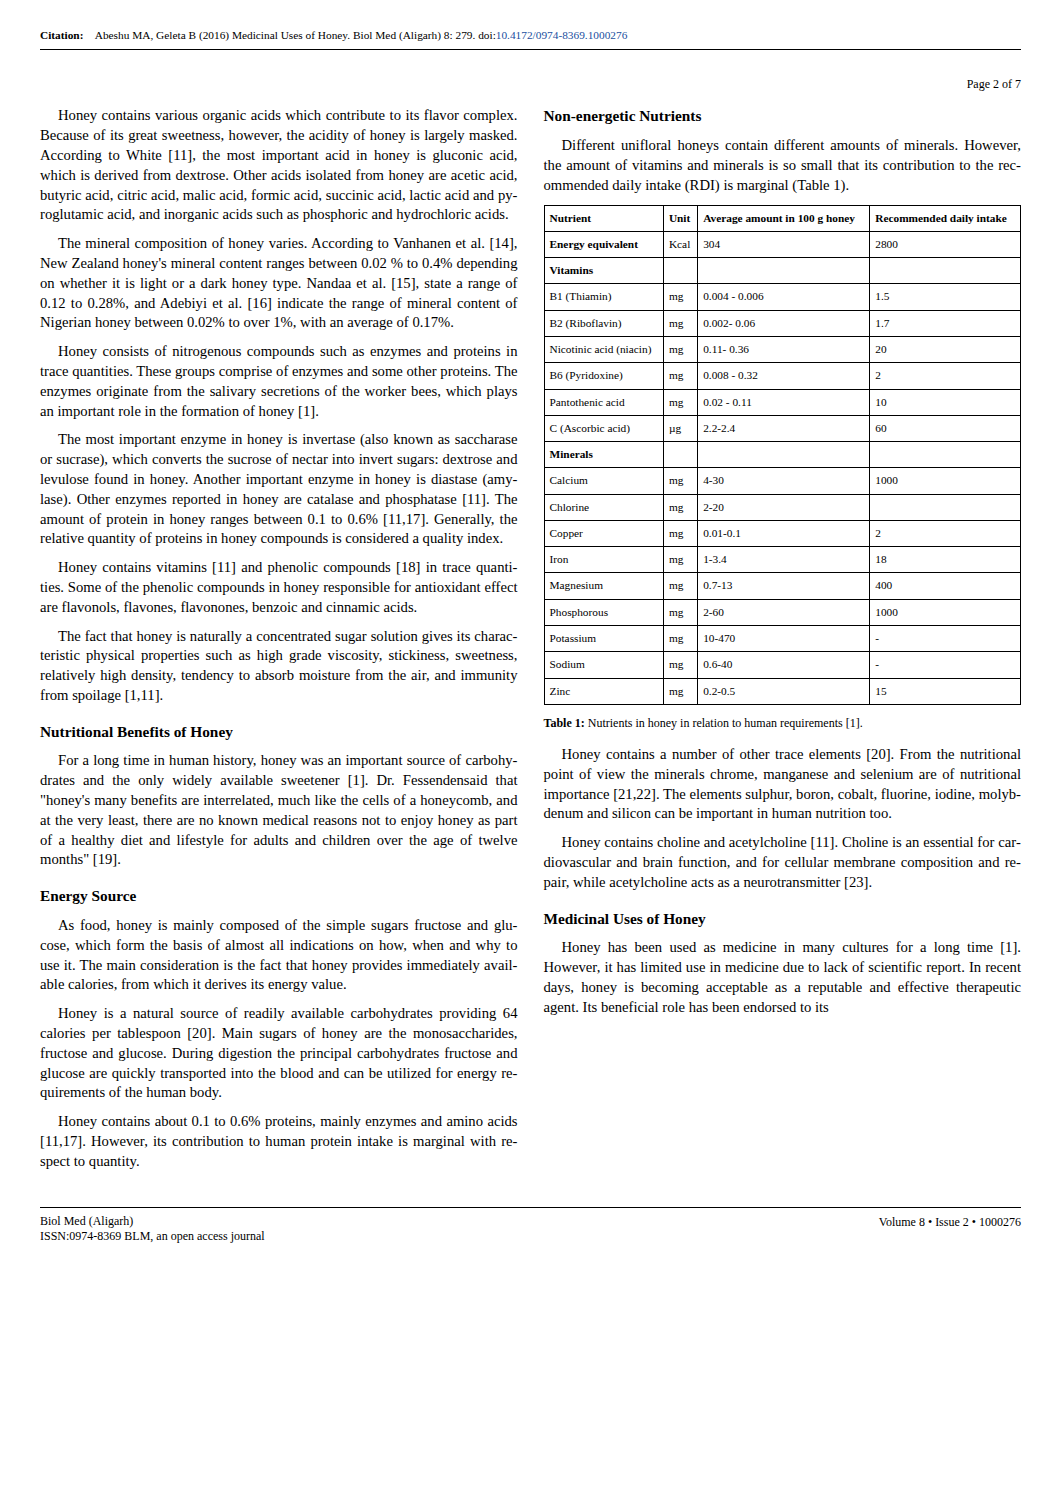Citation: Abeshu MA, Geleta B (2016) Medicinal Uses of Honey. Biol Med (Aligarh) 8: 279. doi:10.4172/0974-8369.1000276
Page 2 of 7
Honey contains various organic acids which contribute to its flavor complex. Because of its great sweetness, however, the acidity of honey is largely masked. According to White [11], the most important acid in honey is gluconic acid, which is derived from dextrose. Other acids isolated from honey are acetic acid, butyric acid, citric acid, malic acid, formic acid, succinic acid, lactic acid and pyroglutamic acid, and inorganic acids such as phosphoric and hydrochloric acids.
The mineral composition of honey varies. According to Vanhanen et al. [14], New Zealand honey's mineral content ranges between 0.02 % to 0.4% depending on whether it is light or a dark honey type. Nandaa et al. [15], state a range of 0.12 to 0.28%, and Adebiyi et al. [16] indicate the range of mineral content of Nigerian honey between 0.02% to over 1%, with an average of 0.17%.
Honey consists of nitrogenous compounds such as enzymes and proteins in trace quantities. These groups comprise of enzymes and some other proteins. The enzymes originate from the salivary secretions of the worker bees, which plays an important role in the formation of honey [1].
The most important enzyme in honey is invertase (also known as saccharase or sucrase), which converts the sucrose of nectar into invert sugars: dextrose and levulose found in honey. Another important enzyme in honey is diastase (amylase). Other enzymes reported in honey are catalase and phosphatase [11]. The amount of protein in honey ranges between 0.1 to 0.6% [11,17]. Generally, the relative quantity of proteins in honey compounds is considered a quality index.
Honey contains vitamins [11] and phenolic compounds [18] in trace quantities. Some of the phenolic compounds in honey responsible for antioxidant effect are flavonols, flavones, flavonones, benzoic and cinnamic acids.
The fact that honey is naturally a concentrated sugar solution gives its characteristic physical properties such as high grade viscosity, stickiness, sweetness, relatively high density, tendency to absorb moisture from the air, and immunity from spoilage [1,11].
Nutritional Benefits of Honey
For a long time in human history, honey was an important source of carbohydrates and the only widely available sweetener [1]. Dr. Fessendensaid that "honey's many benefits are interrelated, much like the cells of a honeycomb, and at the very least, there are no known medical reasons not to enjoy honey as part of a healthy diet and lifestyle for adults and children over the age of twelve months" [19].
Energy Source
As food, honey is mainly composed of the simple sugars fructose and glucose, which form the basis of almost all indications on how, when and why to use it. The main consideration is the fact that honey provides immediately available calories, from which it derives its energy value.
Honey is a natural source of readily available carbohydrates providing 64 calories per tablespoon [20]. Main sugars of honey are the monosaccharides, fructose and glucose. During digestion the principal carbohydrates fructose and glucose are quickly transported into the blood and can be utilized for energy requirements of the human body.
Honey contains about 0.1 to 0.6% proteins, mainly enzymes and amino acids [11,17]. However, its contribution to human protein intake is marginal with respect to quantity.
Non-energetic Nutrients
Different unifloral honeys contain different amounts of minerals. However, the amount of vitamins and minerals is so small that its contribution to the recommended daily intake (RDI) is marginal (Table 1).
| Nutrient | Unit | Average amount in 100 g honey | Recommended daily intake |
| --- | --- | --- | --- |
| Energy equivalent | Kcal | 304 | 2800 |
| Vitamins | | | |
| B1 (Thiamin) | mg | 0.004 - 0.006 | 1.5 |
| B2 (Riboflavin) | mg | 0.002- 0.06 | 1.7 |
| Nicotinic acid (niacin) | mg | 0.11- 0.36 | 20 |
| B6 (Pyridoxine) | mg | 0.008 - 0.32 | 2 |
| Pantothenic acid | mg | 0.02 - 0.11 | 10 |
| C (Ascorbic acid) | µg | 2.2-2.4 | 60 |
| Minerals | | | |
| Calcium | mg | 4-30 | 1000 |
| Chlorine | mg | 2-20 | |
| Copper | mg | 0.01-0.1 | 2 |
| Iron | mg | 1-3.4 | 18 |
| Magnesium | mg | 0.7-13 | 400 |
| Phosphorous | mg | 2-60 | 1000 |
| Potassium | mg | 10-470 | - |
| Sodium | mg | 0.6-40 | - |
| Zinc | mg | 0.2-0.5 | 15 |
Table 1: Nutrients in honey in relation to human requirements [1].
Honey contains a number of other trace elements [20]. From the nutritional point of view the minerals chrome, manganese and selenium are of nutritional importance [21,22]. The elements sulphur, boron, cobalt, fluorine, iodine, molybdenum and silicon can be important in human nutrition too.
Honey contains choline and acetylcholine [11]. Choline is an essential for cardiovascular and brain function, and for cellular membrane composition and repair, while acetylcholine acts as a neurotransmitter [23].
Medicinal Uses of Honey
Honey has been used as medicine in many cultures for a long time [1]. However, it has limited use in medicine due to lack of scientific report. In recent days, honey is becoming acceptable as a reputable and effective therapeutic agent. Its beneficial role has been endorsed to its
Biol Med (Aligarh)
ISSN:0974-8369 BLM, an open access journal
Volume 8 • Issue 2 • 1000276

## [AIM OF THE EXERCISE]
In the listing above, find the line with "0.36 | 20 |" and the line with "4-30 | 1000 |", then print exactly those two lines and every line between them, and nothing more.

## [ANSWER TO THIS TASK]
| Nicotinic acid (niacin) | mg | 0.11- 0.36 | 20 |
| B6 (Pyridoxine) | mg | 0.008 - 0.32 | 2 |
| Pantothenic acid | mg | 0.02 - 0.11 | 10 |
| C (Ascorbic acid) | µg | 2.2-2.4 | 60 |
| Minerals | | | |
| Calcium | mg | 4-30 | 1000 |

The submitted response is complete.